“I am very angry at Africa’s present condition. We are talking about a continent which is tremendously rich in resources, yet it is mired in grinding poverty and appalling squalor,” says Prof. George Ayittey. But as Ayittey argues that Africa’s development has been squandered and plundered by vampire states, what are the poor people in Africa doing to change their predicament? Western Kenya is put in the spotlight.
The past few years have seen a boom in stocks at the Nairobi Stock Exchange (NSE) emanating from the recent sale of Initial Public Offerings (IPOs), particularly in public companies, with some stocks having a return of more than 400 percent.
But as people patiently queue for long hours to make money, one question remains unanswered: Have the Luhya of Western Kenya taken advantage of the Bull Run at the NSE? When Mumias Sugar Company issued their first IPO in 2001, Luhya farmers were given an opportunity to take up substantive share allocation through Mumias Sugar Outgrowers Association. However, statistics indicate that the majority of farmers have since sold their shares at a throwaway price, reducing their share to a marginal 12 percent. In fact, most farmers sold shares at a 50 percent discount, demonstrating the poor participation of the community in the capital market.
This has prompted the area MPs and the Managing Director of Mumias Sugar Company (MSC) to contemplate initiating awareness campaigns to educate farmers on the importance and long term objective of investing in stocks. The reason is understandable. The local community, whose majority are cane farmers, should dominate the homegrown company as shareholders.
According to a financial report on top millionaires at the NSE in the Financial Post of December 2006, the first and only luhya, Hon. Amos Wako, ranks position 218 out of 318, with 350,000 shares in MSC valued at Ksh 18 million. From the list, it is clear that Luhya enthusiasm in stock trade has not been very good.
The disturbing question is; where do Luhyas invest? Just take a close look at all the local markets in Western Province. People from other provinces of Kenya dominate. The sukuma (kales) we eat come all the way from Molo in the Rift Valley Province. This is very disturbing indeed considering the fact that Western Province experiences plenteous rainfall and has fertile soils. The public transport sector is even tragic: ninety per cent of the buses and matatus plying our roads do not belong to the locals. We should imitate our Kisii brothers who own 100 percent of all public vehicles plying their routes!
One politician recently complained that a particular community is basically taking over Kenya’s economy through the NSE. Unknown to him is the fact that the said community has empowered its people by all necessary means. What are Luhya elites doing to empower their people? Luhya leaders should borrow a leaf from their entrepreneural counterparts in other provinces and if need be, take the whole branch. Where are Micro Credit Finance Institutions in our region? Do they exist? How many of our own run a stock brokerage firm? Only Mr. Jos Konzolo. How can Luhyas take advantage of the stock market? Our sons and daughters are some of the best financial analysts and investment gurus in this part of Africa. The begging question is: who do they advice?

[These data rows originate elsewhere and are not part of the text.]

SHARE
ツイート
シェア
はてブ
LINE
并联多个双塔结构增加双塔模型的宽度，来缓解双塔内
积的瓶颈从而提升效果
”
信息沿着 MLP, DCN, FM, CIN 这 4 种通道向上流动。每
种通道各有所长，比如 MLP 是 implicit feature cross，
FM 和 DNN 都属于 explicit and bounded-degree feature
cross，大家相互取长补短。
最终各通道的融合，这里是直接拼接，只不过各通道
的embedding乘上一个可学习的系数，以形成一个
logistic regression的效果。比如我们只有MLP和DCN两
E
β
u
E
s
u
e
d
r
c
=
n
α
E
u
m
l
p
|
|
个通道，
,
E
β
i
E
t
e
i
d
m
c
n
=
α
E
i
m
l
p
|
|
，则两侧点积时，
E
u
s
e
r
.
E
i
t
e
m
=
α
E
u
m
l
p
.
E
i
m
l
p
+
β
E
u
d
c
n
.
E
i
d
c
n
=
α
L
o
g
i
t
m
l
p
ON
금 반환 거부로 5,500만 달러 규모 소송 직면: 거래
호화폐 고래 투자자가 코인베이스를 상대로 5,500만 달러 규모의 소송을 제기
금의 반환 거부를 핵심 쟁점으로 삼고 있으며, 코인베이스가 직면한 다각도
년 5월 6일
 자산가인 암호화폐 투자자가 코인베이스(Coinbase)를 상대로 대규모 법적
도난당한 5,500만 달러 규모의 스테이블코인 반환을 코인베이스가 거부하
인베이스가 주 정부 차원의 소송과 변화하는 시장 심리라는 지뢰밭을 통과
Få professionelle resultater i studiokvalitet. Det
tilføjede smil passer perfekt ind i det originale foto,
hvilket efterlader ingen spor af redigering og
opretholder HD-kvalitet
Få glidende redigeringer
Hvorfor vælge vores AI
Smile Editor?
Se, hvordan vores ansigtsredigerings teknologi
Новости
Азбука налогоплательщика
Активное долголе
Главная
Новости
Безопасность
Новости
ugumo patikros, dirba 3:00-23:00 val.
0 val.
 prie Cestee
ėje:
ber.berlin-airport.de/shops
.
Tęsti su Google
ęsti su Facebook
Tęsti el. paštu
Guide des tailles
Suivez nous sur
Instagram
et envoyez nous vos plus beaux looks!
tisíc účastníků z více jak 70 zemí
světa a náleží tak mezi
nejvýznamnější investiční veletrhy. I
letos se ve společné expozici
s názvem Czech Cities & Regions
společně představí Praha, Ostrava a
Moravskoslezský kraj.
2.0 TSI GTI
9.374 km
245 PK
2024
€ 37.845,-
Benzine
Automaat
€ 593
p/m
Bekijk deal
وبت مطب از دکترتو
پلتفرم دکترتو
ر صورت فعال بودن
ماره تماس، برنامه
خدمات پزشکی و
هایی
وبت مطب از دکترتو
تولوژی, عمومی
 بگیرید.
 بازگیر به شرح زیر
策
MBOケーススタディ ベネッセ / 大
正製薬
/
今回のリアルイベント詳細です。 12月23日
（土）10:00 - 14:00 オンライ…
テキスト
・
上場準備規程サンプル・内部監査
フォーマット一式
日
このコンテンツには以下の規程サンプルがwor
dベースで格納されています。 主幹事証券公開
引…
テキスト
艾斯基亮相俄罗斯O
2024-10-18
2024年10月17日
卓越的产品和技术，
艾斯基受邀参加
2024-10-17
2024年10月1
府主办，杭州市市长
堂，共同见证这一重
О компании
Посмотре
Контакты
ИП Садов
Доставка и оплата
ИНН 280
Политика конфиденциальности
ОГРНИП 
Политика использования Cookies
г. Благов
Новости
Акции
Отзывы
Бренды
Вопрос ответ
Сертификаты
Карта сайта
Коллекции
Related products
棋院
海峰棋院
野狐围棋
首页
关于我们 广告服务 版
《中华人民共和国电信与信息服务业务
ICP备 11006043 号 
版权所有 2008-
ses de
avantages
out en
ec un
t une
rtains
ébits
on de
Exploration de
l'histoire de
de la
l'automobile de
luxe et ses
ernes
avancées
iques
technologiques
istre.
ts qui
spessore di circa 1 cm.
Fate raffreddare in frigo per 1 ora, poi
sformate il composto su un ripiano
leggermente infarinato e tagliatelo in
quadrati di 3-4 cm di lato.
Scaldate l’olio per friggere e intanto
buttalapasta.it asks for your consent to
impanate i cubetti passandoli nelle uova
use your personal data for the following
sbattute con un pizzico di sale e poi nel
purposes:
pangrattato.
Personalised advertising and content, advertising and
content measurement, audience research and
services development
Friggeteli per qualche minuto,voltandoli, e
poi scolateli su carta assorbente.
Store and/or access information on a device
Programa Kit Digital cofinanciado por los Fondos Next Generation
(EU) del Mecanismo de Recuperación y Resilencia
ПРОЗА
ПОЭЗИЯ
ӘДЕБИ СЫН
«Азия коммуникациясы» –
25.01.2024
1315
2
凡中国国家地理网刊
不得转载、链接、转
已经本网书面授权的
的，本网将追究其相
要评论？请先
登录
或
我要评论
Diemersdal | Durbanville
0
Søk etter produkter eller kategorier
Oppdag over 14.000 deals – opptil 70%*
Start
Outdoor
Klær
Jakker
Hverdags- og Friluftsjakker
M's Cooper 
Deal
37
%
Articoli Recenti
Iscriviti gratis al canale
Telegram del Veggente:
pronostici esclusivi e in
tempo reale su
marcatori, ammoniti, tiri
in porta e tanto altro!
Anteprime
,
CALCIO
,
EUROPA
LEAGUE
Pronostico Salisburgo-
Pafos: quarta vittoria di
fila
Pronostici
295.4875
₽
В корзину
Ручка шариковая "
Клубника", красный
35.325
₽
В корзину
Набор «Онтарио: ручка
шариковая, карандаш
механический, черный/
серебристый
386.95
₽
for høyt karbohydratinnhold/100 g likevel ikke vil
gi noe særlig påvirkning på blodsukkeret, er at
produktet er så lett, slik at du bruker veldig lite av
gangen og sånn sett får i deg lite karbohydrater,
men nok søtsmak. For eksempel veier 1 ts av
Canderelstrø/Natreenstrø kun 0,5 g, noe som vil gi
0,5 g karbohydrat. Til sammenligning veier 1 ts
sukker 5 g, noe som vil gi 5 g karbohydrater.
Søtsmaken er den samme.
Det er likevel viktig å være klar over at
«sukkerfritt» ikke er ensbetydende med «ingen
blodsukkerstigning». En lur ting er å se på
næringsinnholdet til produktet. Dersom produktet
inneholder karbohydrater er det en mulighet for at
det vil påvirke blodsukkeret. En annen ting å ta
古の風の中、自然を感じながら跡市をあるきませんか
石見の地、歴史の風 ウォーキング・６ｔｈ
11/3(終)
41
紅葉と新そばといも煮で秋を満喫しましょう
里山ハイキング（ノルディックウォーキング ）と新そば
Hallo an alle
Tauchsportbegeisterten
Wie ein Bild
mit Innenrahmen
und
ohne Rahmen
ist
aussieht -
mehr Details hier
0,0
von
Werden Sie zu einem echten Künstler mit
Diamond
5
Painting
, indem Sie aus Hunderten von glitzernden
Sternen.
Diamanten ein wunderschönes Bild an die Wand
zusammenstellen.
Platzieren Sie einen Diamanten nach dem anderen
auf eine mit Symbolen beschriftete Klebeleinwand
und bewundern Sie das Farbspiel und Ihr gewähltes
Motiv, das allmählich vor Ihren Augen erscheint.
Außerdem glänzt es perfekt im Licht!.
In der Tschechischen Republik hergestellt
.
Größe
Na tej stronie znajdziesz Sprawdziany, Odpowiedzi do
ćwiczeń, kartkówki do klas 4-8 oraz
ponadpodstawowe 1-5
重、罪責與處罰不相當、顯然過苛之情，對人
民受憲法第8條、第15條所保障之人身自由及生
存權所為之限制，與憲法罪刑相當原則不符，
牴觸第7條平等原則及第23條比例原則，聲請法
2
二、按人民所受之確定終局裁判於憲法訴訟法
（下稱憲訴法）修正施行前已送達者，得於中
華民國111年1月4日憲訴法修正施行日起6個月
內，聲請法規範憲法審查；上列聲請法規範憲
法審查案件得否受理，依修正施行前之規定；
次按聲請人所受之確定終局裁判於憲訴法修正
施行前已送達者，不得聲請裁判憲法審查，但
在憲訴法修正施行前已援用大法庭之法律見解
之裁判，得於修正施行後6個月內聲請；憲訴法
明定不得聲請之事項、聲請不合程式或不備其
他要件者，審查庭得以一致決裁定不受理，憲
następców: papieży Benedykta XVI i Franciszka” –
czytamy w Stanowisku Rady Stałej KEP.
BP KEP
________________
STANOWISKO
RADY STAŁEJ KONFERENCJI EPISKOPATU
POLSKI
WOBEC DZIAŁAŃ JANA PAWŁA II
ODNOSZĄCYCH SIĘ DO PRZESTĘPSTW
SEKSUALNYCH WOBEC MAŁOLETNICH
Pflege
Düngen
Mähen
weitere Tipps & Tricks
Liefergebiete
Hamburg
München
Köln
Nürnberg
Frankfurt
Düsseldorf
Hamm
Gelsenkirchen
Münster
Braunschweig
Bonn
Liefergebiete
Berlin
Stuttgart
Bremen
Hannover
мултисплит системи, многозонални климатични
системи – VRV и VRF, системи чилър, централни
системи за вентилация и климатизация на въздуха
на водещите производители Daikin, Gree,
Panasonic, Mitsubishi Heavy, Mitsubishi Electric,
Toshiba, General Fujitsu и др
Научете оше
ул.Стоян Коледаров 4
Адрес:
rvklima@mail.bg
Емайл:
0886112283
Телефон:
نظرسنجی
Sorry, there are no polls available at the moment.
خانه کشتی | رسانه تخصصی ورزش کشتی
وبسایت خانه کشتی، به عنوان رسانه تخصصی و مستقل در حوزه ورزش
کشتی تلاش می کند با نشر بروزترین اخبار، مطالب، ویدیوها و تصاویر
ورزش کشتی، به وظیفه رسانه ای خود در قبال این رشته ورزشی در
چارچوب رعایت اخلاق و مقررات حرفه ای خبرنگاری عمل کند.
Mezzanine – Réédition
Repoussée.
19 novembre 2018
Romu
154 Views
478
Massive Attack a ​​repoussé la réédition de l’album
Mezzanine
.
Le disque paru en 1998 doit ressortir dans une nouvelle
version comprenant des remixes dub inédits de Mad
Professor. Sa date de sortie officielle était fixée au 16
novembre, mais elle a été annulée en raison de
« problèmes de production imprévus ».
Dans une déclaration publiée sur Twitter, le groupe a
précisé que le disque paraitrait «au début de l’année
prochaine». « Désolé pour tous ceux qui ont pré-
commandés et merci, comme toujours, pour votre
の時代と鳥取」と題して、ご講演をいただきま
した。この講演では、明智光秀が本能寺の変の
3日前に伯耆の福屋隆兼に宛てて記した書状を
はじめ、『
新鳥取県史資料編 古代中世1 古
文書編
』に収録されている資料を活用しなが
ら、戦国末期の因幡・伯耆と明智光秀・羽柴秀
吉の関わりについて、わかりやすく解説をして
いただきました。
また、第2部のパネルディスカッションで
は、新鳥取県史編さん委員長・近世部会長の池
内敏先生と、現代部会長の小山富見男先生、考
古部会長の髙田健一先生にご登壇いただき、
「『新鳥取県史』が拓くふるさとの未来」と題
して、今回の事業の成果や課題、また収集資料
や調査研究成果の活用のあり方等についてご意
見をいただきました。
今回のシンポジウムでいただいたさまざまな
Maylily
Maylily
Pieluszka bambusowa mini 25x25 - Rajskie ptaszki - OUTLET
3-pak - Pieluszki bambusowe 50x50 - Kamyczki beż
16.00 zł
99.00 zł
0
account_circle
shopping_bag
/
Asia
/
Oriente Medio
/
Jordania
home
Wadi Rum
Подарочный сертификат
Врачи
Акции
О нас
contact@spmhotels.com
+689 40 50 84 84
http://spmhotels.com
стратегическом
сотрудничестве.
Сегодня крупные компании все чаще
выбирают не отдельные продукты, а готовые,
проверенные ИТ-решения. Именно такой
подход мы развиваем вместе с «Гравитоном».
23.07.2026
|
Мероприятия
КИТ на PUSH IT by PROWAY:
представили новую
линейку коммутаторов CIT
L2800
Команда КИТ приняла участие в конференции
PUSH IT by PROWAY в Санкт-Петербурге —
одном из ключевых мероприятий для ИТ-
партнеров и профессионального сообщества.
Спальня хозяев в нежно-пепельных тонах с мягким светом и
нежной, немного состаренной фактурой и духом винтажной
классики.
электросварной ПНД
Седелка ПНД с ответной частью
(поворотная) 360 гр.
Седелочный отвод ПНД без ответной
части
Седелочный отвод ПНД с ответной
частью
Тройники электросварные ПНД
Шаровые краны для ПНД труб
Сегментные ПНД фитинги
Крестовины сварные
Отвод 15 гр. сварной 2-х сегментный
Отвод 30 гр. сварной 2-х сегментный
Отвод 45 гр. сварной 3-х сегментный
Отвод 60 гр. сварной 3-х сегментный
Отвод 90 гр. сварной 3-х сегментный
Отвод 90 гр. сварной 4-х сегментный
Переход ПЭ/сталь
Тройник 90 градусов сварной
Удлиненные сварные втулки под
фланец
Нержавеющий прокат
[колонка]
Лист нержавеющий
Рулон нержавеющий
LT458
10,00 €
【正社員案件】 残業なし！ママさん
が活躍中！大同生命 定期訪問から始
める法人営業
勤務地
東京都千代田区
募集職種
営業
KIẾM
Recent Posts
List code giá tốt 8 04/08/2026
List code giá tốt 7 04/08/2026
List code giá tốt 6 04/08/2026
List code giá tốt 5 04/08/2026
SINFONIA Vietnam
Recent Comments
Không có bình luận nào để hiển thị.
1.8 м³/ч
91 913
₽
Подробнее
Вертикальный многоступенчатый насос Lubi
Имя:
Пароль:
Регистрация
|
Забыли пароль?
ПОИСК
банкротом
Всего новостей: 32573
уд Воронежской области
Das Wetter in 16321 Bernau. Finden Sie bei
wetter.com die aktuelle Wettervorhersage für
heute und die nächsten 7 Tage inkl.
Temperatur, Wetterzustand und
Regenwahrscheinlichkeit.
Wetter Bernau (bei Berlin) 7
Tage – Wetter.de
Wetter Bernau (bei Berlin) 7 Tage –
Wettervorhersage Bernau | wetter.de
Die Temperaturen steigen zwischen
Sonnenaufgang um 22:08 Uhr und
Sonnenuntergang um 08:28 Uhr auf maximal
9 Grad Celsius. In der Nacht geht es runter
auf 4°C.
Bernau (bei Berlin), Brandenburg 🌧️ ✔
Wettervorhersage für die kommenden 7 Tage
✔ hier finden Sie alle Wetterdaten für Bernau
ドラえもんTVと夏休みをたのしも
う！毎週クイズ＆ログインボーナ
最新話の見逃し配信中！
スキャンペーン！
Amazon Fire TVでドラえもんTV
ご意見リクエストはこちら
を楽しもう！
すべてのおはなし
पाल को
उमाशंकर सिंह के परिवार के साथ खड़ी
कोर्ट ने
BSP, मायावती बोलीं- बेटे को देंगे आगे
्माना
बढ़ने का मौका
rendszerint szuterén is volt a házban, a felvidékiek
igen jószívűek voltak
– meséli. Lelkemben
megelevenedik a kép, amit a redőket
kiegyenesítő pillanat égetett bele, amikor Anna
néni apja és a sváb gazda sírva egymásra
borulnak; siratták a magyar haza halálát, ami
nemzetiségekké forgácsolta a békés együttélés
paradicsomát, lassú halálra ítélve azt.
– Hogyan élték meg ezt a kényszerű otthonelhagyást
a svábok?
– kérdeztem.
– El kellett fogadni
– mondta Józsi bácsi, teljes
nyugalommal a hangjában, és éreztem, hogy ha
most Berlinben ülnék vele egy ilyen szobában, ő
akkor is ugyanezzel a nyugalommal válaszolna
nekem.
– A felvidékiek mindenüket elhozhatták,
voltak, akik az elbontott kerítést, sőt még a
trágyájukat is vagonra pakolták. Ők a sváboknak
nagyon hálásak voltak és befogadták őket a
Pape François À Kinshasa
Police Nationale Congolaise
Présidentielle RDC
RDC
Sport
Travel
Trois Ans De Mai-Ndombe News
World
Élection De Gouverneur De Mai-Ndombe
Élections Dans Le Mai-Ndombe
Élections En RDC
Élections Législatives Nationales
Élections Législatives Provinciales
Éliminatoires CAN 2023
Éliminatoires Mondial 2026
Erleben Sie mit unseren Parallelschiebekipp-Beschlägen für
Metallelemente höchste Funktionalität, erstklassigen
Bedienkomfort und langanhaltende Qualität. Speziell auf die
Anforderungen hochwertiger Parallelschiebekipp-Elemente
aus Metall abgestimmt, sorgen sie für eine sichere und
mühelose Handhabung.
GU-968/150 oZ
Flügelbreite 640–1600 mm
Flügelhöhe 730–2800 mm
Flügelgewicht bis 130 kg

Certain factors impede Luhyas investing in stocks. To start with, there is too much politicking at the expense of economic growth. Most leaders in Western Province haven’t assisted the community to understand the concept of wealth creation through stock ownership. In fact, they are not role models on how Luhyas can empower themselves economically. Secondly, the MSC Outgrowers section lost its vision to educate farmers on the importance of owning and retaining shares in MSC. Third, there is high illiteracy on the importance of the share certificates. Most Luhyas still believe in the old economy of inheritance, coffee and tea farming. Thus, share ownership is still a new concept that many of them haven’t understood. Fourth, Luhyas seem to be risk averse especially when it comes to investment. For example, they seem to fear stock price fluctuations, believing that their wealth could go up in smoke in a second. In addition, lack of Luhya entrepreneurship in setting up stock brokerage agents in Western Province has limited potential investors from exploring the possibility and understanding of how to trade in stocks. Finally, Luhyas have no well organized savings and credit cooperatives through which they can pool resources and expertise for management and investment purposes. This has made those with low income to shy away from such business ventures.
To date, the NSE index has seen an upward climb, presenting a new frontier for wealth creation. Most IPOs shares create a few millionaires whose improbable success sways off risk takers. It is tragic that Luhyas ignore buying shares in these companies. All over the world, politics is driven by economic moguls but Luhyas seem to be disintegrating and sinking deeper into economic quagmire.
It is vital for Luhyas to realize the importance of individual as well as group investments to maximize their wealth. Our leaders should stop trivial politics and concentrate on broad based issues that will benefit and reposition the community for wealth creation. Luhyas should move away from traditional wealth ownership of such assests as land, goats and cows, to modern investments and business ventures by incorporating their traditional knowledge into investing in the stock market.